### HOW TO COMPLETE THIS TASK
Without the pictures, output all of the data exactly.
START THE RECORDS
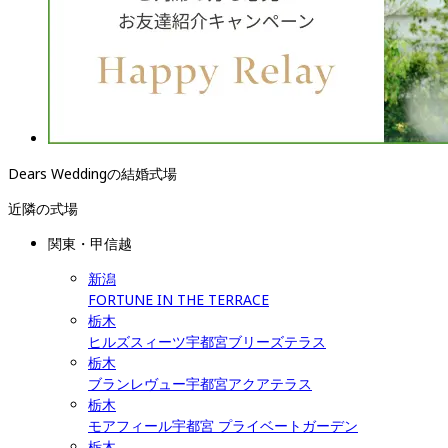
Dears Weddingの結婚式場
近隣の式場
関東・甲信越
新潟
FORTUNE IN THE TERRACE
栃木
ヒルズスィーツ宇都宮ブリーズテラス
栃木
ブランレヴュー宇都宮アクアテラス
栃木
モアフィール宇都宮 プライベートガーデン
栃木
END THE RECORDS
### OUTPUT
Dears Weddingの結婚式場
近隣の式場
関東・甲信越
新潟
FORTUNE IN THE TERRACE
栃木
ヒルズスィーツ宇都宮ブリーズテラス
栃木
ブランレヴュー宇都宮アクアテラス
栃木
モアフィール宇都宮 プライベートガーデン
栃木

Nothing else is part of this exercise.